Instructions for the task: Extract the lines of the material below, beginning with the first and ending with the line that holds "[119,689,129,703] $ -> (246, 704) none". Skip every picture.

Information:
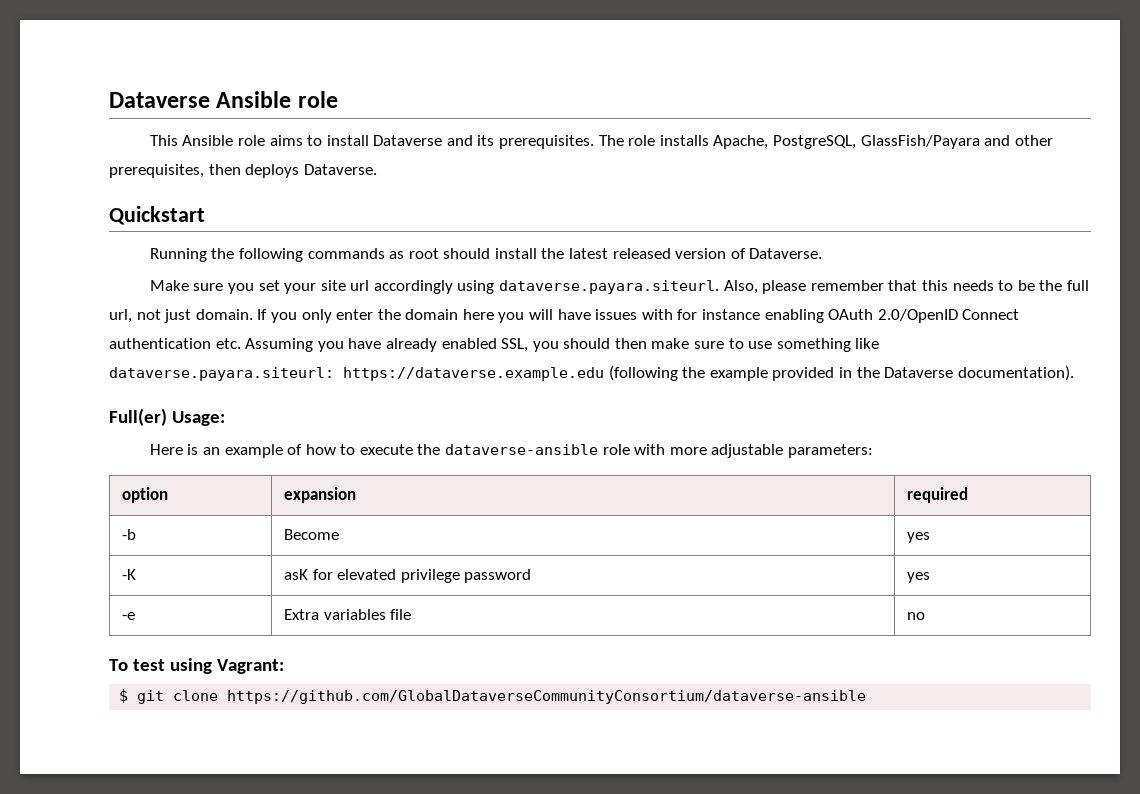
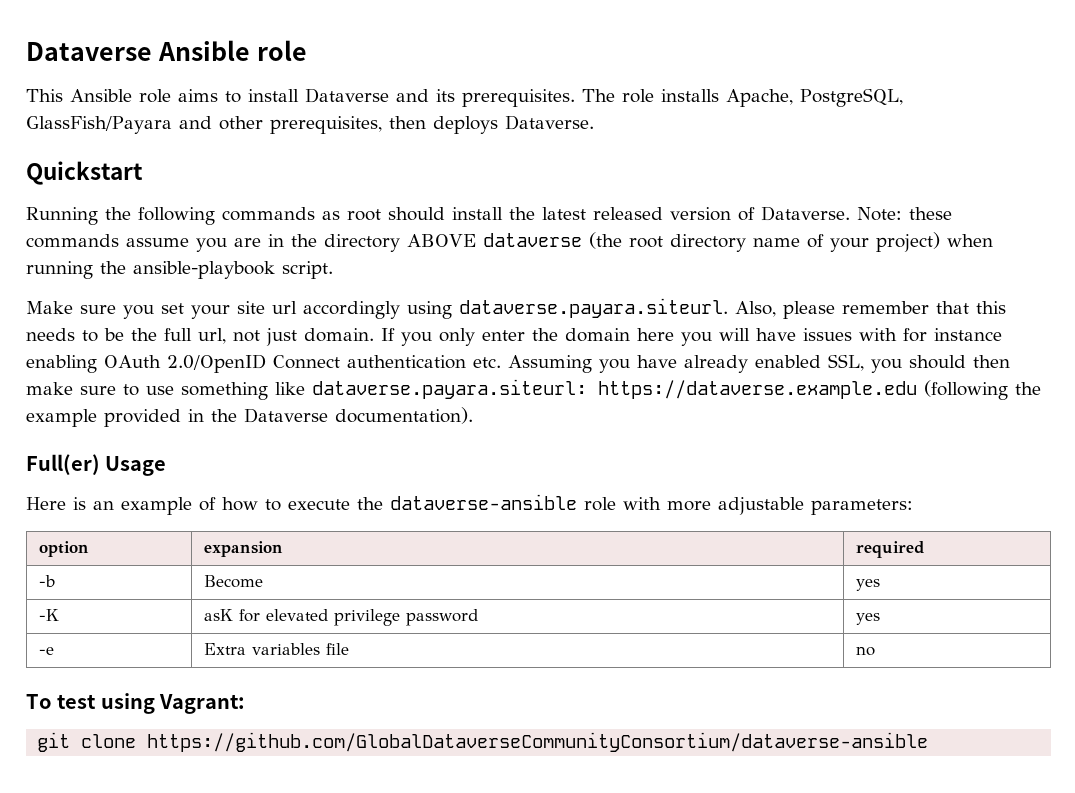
(823, 253) none -> [857,207,952,221] [26,232,993,252] [26,261,333,279] Note: these commands assume you are in the directory ABOVE dataverse (the root directory name of your project) when running the ansible-playbook script.
[172,411,226,426] Usage: -> [105,456,167,476] Usage
[119,689,129,703] $ -> (246, 704) none

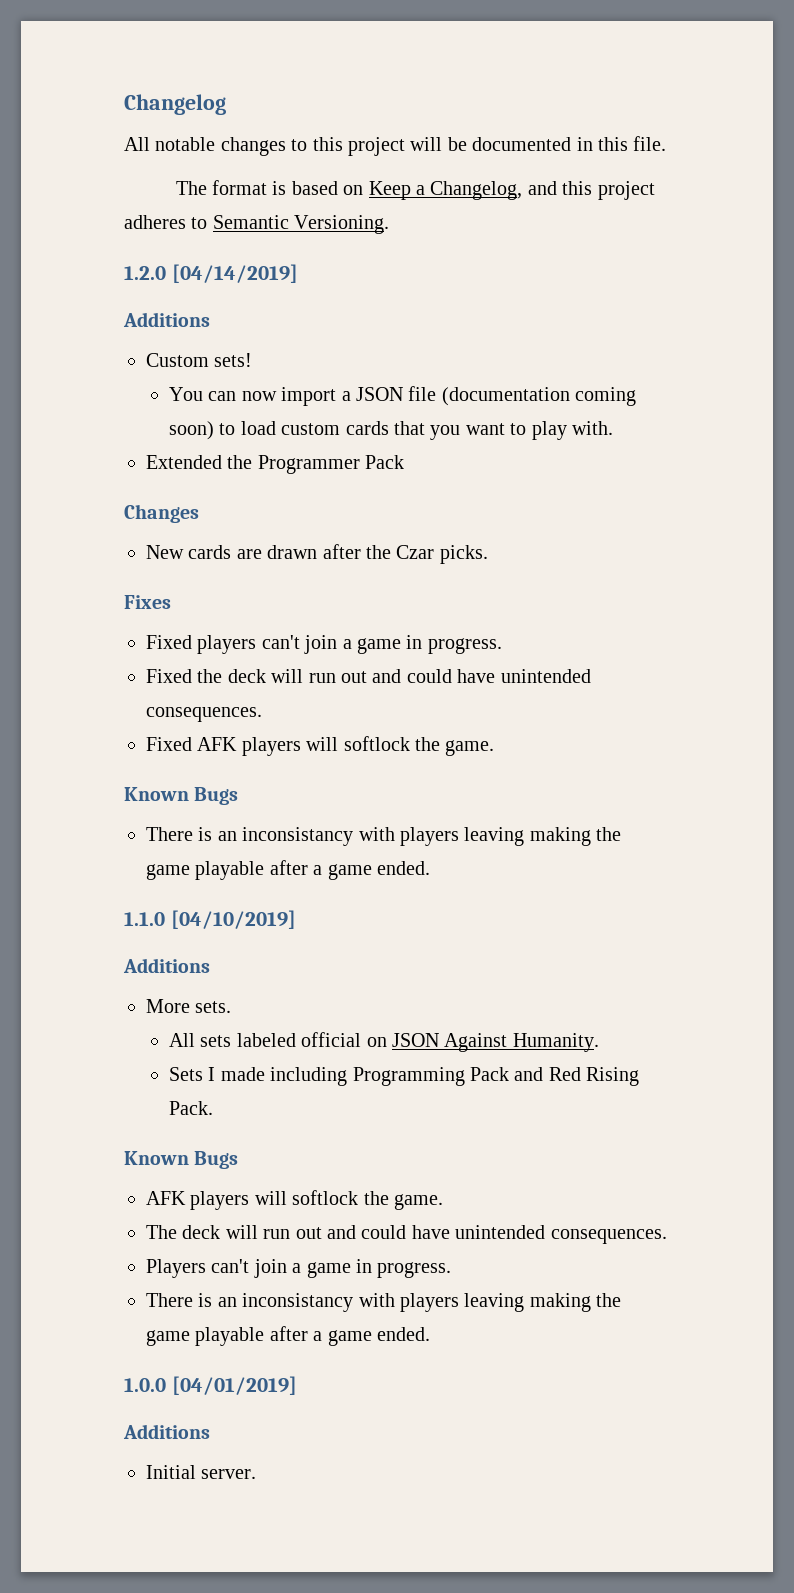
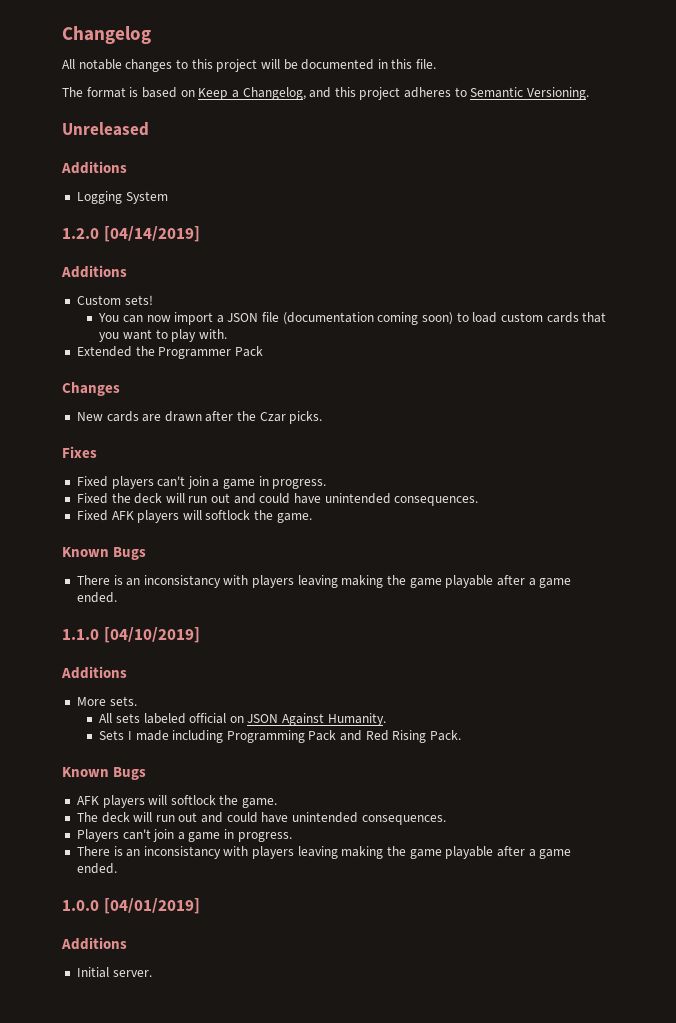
(390, 224) none -> [62,122,149,136] [61,161,127,174] [76,191,168,204] // Unreleased // Additions // Logging System

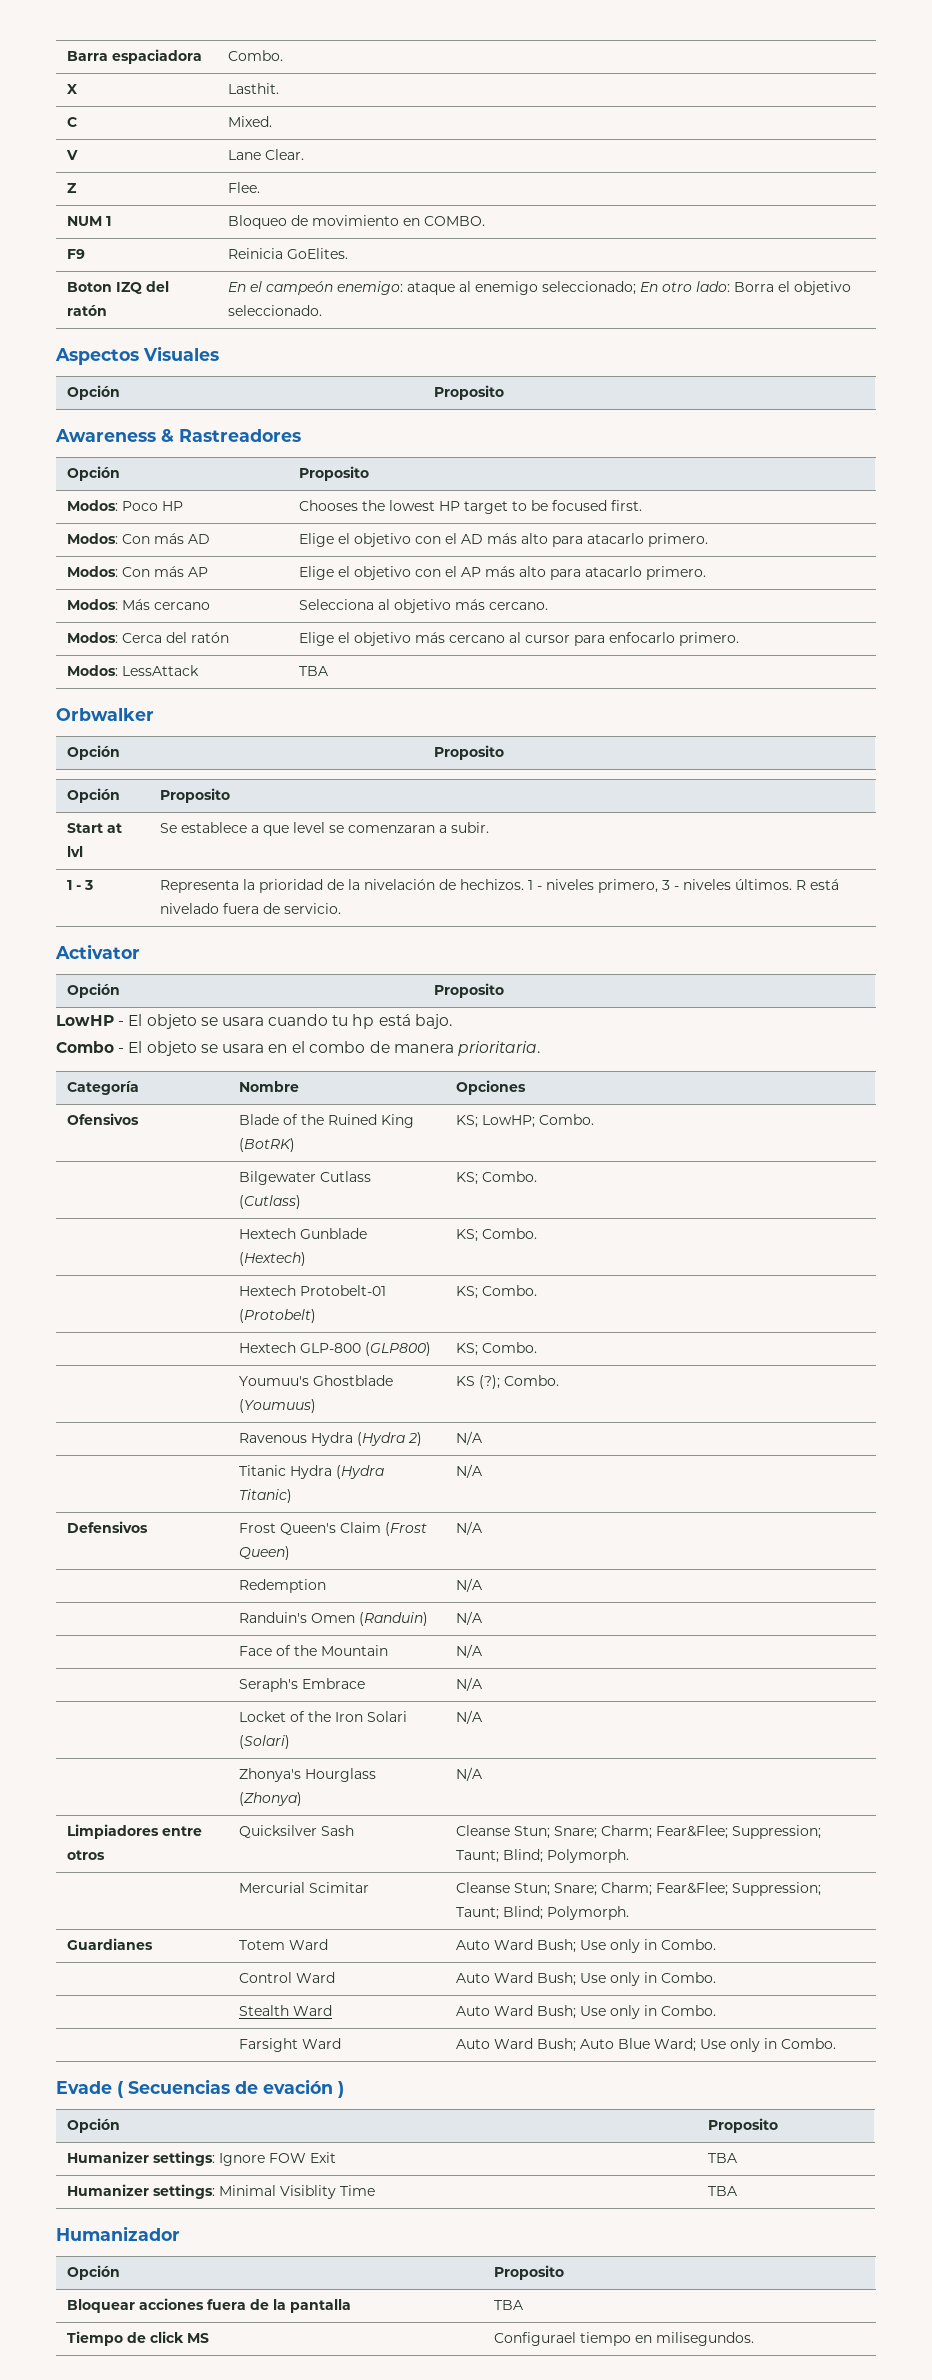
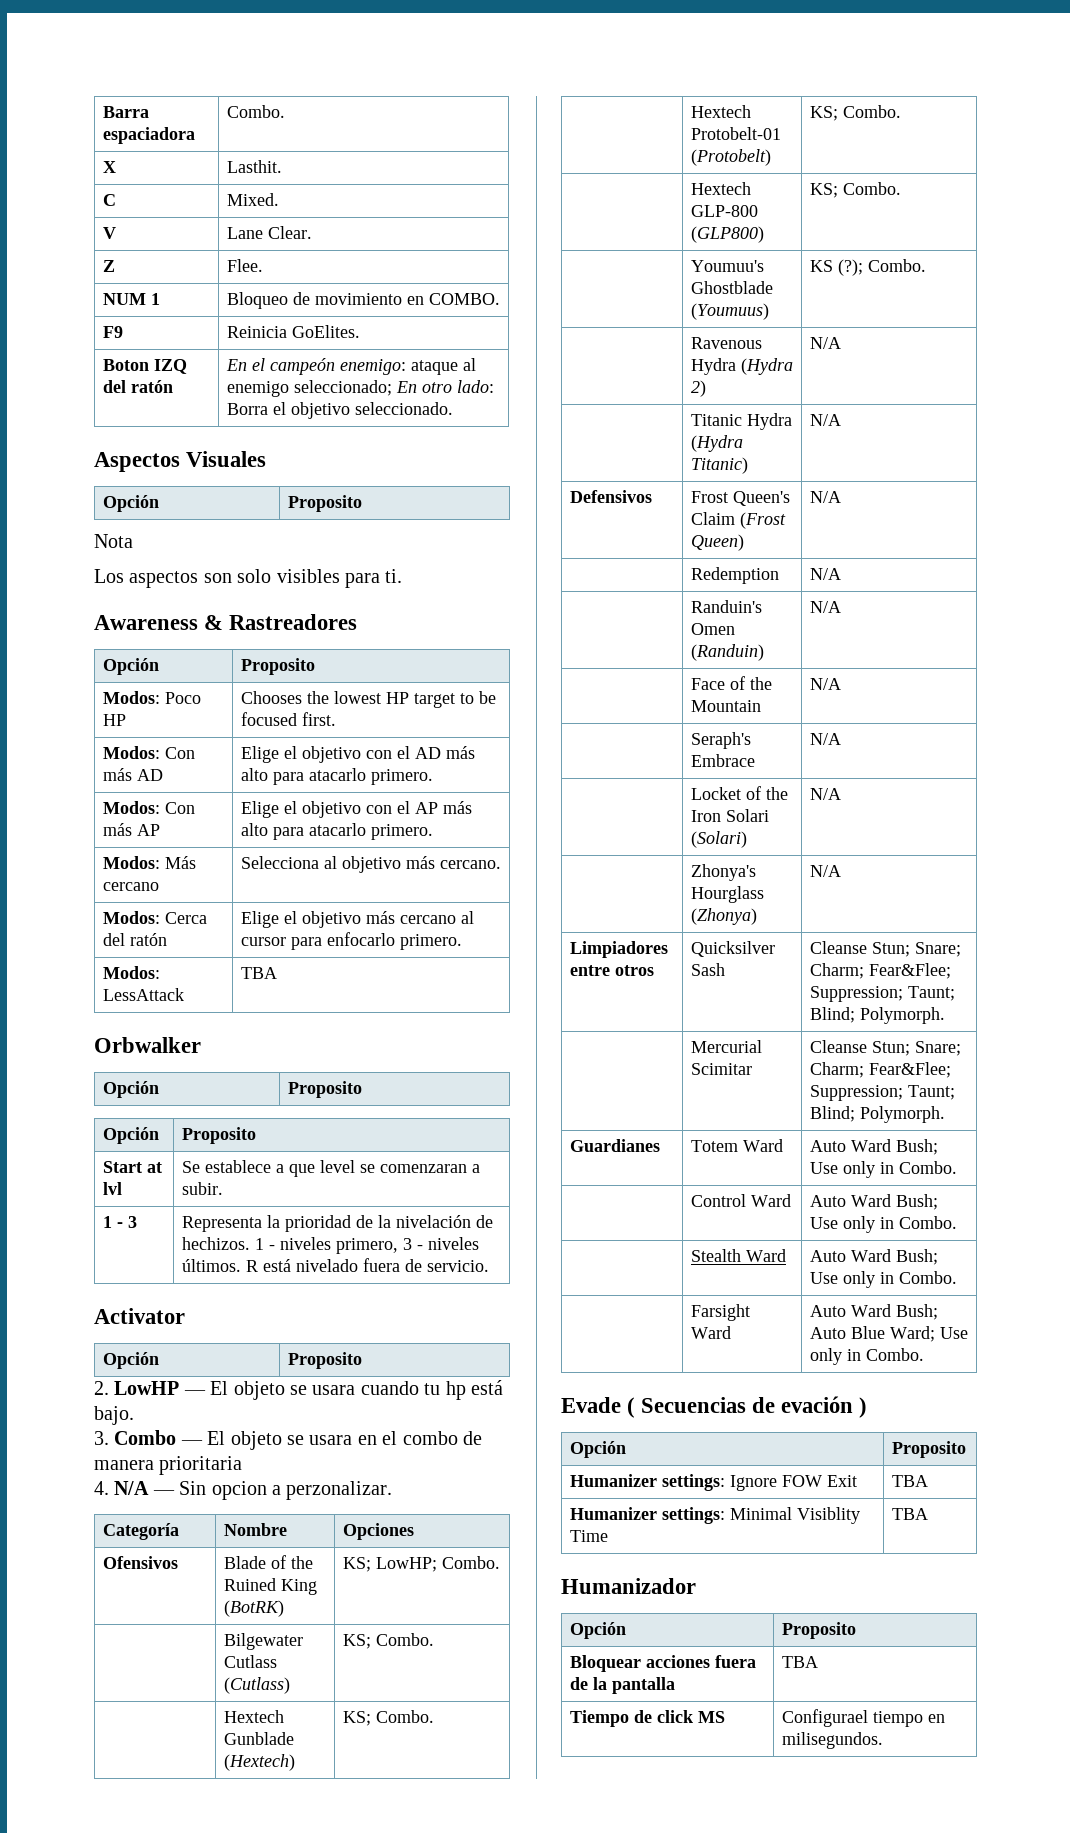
(504, 392) none -> [94,534,133,548] [94,569,403,588] // Nota // Los aspectos son solo visibles para ti.
[56,1015,125,1026] LowHP - -> [94,1381,206,1395] 2. LowHP —
[56,1041,125,1053] Combo - -> [94,1430,203,1445] 3. Combo —
[458,1041,541,1056] prioritaria. -> [159,1456,243,1475] [94,1481,393,1500] prioritaria // 4. N/A — Sin opcion a perzonalizar.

Answer for this exercise:
(823, 253) none -> [857,207,952,221] [26,232,993,252] [26,261,333,279] Note: these commands assume you are in the directory ABOVE dataverse (the root directory name of your project) when running the ansible-playbook script.
[172,411,226,426] Usage: -> [105,456,167,476] Usage
[119,689,129,703] $ -> (246, 704) none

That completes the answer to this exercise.